## Selected extract

By converting loan and asset data into structured, blockchain-based records, tokenization enables seamless integration across systems while maintaining data integrity. Individual attributes, such as income, employment, collateral details, and loan terms, can be validated once and referenced across stakeholders without repeated manual intervention.
Security is embedded directly into this model. Cryptographic hashing, immutable records, and built-in auditability protect data integrity at the system level. These characteristics reduce reconciliation risk and improve trust between counterparties.
Equally important is permissioned access. Tokenized data can be shared selectively by role, time, and purpose, reducing unnecessary duplication while supporting regulatory compliance. Instead of repeatedly uploading sensitive documents across multiple systems, participants reference the same underlying data with controlled access.
Rather than layering security and transparency on top of legacy workflows, tokenization embeds them directly into the infrastructure itself.
Liquidity and access in an illiquid asset class
Beyond data and security, tokenization addresses another long-standing constraint in real estate finance: illiquidity.

## Exercise details
In the passage on tokenization in real estate finance, by what three factors can tokenized data be shared selectively?

## Source material
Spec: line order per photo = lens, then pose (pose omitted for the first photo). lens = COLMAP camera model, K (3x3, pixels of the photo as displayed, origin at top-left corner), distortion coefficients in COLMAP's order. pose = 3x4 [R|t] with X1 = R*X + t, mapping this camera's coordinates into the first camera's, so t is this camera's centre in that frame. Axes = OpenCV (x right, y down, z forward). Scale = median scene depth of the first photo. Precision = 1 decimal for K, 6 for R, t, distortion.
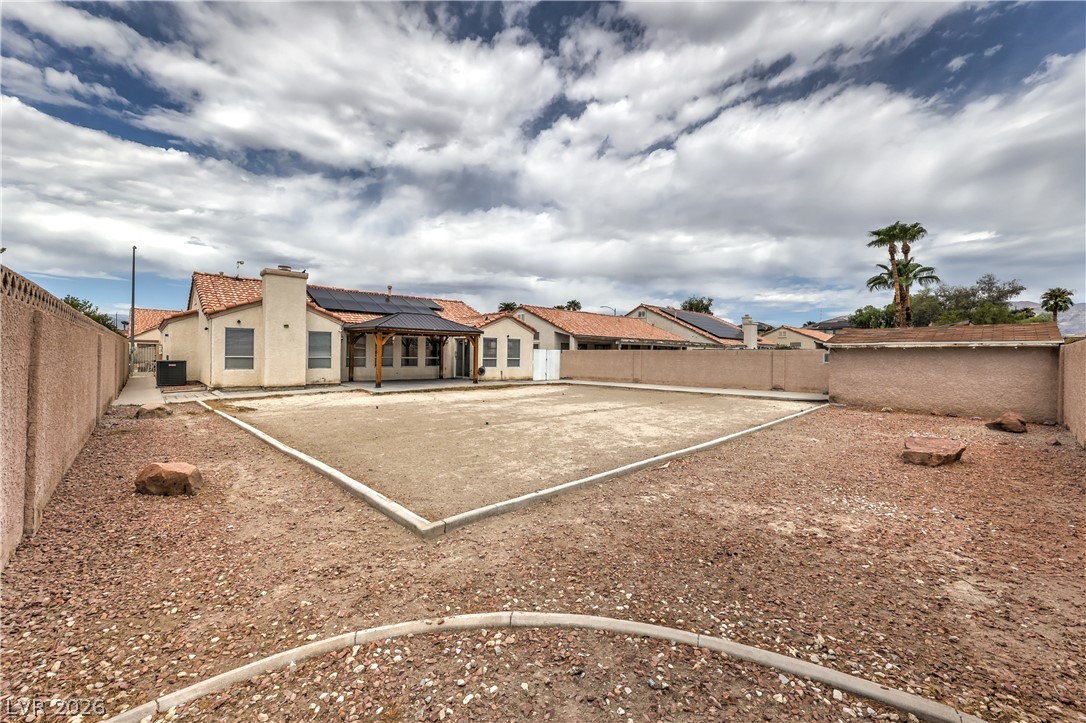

## The answer
By role, time, and purpose.